** Start of Records provided **
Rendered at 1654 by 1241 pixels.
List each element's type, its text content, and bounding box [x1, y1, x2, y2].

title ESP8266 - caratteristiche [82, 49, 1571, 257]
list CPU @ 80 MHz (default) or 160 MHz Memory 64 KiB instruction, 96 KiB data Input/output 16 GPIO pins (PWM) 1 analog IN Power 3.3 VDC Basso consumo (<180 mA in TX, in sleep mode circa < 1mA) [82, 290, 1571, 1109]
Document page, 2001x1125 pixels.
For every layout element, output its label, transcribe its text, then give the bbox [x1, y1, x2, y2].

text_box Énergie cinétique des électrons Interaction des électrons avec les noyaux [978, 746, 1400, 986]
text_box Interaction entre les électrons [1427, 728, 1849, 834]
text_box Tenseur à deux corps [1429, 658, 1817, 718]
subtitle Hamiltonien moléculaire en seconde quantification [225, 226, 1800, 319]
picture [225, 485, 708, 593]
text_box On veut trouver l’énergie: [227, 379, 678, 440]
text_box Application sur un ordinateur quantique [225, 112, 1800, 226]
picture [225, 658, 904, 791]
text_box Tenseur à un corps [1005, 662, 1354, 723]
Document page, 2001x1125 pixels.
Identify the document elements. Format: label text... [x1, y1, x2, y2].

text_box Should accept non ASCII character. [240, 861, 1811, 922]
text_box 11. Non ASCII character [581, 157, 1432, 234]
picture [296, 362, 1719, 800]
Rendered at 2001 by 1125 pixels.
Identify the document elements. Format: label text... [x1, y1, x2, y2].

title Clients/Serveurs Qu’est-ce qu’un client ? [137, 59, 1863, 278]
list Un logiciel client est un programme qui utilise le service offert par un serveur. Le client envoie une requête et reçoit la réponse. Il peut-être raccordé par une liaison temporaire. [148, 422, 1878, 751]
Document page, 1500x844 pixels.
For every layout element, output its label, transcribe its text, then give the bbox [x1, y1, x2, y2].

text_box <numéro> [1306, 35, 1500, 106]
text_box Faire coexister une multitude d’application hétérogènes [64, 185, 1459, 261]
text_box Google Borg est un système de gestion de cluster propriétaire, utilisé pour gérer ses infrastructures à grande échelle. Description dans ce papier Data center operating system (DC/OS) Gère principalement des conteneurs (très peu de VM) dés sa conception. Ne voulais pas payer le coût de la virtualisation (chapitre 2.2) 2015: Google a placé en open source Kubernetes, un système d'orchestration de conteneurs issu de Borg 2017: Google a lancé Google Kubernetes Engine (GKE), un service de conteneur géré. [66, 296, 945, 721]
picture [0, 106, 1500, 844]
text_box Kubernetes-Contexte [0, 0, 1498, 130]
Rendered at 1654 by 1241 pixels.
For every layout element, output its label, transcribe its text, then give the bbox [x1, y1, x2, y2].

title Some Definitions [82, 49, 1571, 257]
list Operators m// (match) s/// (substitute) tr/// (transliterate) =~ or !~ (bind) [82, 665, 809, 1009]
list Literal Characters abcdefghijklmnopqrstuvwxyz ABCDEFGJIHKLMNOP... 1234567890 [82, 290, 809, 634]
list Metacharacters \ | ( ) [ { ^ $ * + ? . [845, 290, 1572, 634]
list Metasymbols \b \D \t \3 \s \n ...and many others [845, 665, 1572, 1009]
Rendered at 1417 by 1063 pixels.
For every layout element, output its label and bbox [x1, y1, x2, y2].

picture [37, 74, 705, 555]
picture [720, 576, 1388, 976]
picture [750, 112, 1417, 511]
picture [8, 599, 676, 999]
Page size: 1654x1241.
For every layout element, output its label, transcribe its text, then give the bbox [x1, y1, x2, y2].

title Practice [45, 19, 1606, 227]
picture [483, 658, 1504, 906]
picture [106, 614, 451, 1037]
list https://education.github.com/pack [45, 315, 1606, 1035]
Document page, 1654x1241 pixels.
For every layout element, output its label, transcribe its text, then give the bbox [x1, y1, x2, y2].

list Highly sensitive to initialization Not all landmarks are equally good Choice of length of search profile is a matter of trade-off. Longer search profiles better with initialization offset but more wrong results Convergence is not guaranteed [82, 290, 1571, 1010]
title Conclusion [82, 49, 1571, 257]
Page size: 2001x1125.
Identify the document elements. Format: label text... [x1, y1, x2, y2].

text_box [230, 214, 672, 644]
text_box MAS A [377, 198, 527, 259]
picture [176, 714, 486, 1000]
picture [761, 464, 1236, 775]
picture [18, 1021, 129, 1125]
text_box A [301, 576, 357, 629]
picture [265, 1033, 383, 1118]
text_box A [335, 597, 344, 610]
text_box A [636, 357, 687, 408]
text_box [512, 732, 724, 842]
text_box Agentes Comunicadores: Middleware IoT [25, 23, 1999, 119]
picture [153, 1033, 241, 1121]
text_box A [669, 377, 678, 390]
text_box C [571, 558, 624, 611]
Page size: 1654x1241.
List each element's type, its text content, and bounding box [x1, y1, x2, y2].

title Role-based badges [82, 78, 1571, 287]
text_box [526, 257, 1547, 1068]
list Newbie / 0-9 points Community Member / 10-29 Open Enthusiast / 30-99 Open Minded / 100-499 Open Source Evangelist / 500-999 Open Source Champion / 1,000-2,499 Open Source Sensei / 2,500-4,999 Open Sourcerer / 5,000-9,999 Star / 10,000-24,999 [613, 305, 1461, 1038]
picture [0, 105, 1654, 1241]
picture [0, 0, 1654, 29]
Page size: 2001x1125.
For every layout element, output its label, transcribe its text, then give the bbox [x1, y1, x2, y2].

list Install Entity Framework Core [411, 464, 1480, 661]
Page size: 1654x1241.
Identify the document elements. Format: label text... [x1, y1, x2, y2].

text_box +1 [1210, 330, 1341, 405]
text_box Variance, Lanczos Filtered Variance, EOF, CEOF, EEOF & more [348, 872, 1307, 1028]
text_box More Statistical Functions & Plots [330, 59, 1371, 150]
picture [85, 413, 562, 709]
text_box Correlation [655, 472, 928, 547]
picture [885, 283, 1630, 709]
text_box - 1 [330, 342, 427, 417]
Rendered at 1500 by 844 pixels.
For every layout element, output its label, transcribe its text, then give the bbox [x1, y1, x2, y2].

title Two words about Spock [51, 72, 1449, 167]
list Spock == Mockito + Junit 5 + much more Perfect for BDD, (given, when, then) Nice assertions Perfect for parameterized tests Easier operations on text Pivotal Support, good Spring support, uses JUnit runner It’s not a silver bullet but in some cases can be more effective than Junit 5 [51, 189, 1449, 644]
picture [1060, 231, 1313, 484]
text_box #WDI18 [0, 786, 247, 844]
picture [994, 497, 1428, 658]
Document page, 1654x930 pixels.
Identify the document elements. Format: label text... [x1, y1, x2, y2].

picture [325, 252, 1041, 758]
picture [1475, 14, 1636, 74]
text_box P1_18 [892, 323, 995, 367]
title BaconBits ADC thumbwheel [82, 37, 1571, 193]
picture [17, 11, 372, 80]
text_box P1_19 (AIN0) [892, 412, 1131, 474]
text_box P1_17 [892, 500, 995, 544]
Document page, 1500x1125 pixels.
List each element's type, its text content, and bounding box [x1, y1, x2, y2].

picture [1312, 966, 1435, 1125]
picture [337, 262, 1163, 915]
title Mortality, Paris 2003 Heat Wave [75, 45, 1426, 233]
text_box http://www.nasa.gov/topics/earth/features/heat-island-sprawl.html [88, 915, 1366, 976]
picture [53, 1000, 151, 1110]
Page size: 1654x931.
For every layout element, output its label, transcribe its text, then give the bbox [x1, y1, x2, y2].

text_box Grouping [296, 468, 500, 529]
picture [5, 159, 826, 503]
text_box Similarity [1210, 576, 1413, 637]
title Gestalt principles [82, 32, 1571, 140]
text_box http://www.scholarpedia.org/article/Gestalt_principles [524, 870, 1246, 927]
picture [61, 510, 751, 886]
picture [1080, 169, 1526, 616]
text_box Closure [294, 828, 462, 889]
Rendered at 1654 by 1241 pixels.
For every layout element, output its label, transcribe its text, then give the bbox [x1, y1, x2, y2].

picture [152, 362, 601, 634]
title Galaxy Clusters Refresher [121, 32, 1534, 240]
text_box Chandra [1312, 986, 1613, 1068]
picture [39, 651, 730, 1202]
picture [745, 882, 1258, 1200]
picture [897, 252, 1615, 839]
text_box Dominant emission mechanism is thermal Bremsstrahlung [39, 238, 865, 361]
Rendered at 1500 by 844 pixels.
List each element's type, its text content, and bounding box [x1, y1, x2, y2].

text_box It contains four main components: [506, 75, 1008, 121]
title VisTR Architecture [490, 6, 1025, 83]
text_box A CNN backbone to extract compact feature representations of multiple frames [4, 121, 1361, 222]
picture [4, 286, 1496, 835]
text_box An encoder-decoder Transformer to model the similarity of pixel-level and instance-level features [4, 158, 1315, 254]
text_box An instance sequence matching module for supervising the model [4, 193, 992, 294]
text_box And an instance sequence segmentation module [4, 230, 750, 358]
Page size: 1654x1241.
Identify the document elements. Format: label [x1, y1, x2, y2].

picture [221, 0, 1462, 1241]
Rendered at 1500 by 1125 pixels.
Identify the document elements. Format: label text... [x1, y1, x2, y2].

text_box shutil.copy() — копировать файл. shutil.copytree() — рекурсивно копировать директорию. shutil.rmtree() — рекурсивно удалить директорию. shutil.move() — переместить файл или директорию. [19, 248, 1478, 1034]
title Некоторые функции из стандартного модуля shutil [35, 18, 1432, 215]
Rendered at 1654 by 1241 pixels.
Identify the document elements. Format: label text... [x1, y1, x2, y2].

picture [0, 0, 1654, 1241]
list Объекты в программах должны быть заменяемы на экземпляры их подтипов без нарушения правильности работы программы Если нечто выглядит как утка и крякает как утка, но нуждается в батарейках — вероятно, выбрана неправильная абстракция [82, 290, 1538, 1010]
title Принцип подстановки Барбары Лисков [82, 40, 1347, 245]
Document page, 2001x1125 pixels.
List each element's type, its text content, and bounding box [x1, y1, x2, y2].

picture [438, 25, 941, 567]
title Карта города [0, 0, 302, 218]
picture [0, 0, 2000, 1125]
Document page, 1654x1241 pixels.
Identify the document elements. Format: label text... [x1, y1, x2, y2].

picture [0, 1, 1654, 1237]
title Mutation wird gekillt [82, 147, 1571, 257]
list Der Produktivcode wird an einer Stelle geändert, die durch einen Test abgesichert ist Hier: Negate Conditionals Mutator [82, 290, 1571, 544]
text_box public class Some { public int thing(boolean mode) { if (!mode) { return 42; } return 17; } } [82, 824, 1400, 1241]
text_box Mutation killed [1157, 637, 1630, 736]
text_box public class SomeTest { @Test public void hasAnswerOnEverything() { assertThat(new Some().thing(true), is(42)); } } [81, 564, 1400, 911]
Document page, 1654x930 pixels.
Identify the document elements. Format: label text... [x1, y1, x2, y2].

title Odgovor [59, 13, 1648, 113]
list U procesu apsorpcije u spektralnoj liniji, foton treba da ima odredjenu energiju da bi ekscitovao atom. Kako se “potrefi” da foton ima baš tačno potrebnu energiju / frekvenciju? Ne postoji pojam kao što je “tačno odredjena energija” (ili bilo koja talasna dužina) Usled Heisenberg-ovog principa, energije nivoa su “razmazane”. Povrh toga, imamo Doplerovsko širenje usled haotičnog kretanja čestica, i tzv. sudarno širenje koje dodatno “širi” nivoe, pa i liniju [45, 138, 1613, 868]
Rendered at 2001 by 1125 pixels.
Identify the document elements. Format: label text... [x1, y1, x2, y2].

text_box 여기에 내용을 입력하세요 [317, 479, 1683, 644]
** End of Records provided **
▶ _Work required_: Can you convert the data from the line with "Rendered at 1417 by 1063 pixels." to the line with "title Conclusion [82, 49, 1571, 257]" into a numbered list, leaving out the blank lines?

▶ _Exercise solution_:
1. Rendered at 1417 by 1063 pixels.
2. For every layout element, output its label and bbox [x1, y1, x2, y2].
3. picture [37, 74, 705, 555]
4. picture [720, 576, 1388, 976]
5. picture [750, 112, 1417, 511]
6. picture [8, 599, 676, 999]
7. Page size: 1654x1241.
8. For every layout element, output its label, transcribe its text, then give the bbox [x1, y1, x2, y2].
9. title Practice [45, 19, 1606, 227]
10. picture [483, 658, 1504, 906]
11. picture [106, 614, 451, 1037]
12. list https://education.github.com/pack [45, 315, 1606, 1035]
13. Document page, 1654x1241 pixels.
14. For every layout element, output its label, transcribe its text, then give the bbox [x1, y1, x2, y2].
15. list Highly sensitive to initialization Not all landmarks are equally good Choice of length of search profile is a matter of trade-off. Longer search profiles better with initialization offset but more wrong results Convergence is not guaranteed [82, 290, 1571, 1010]
16. title Conclusion [82, 49, 1571, 257]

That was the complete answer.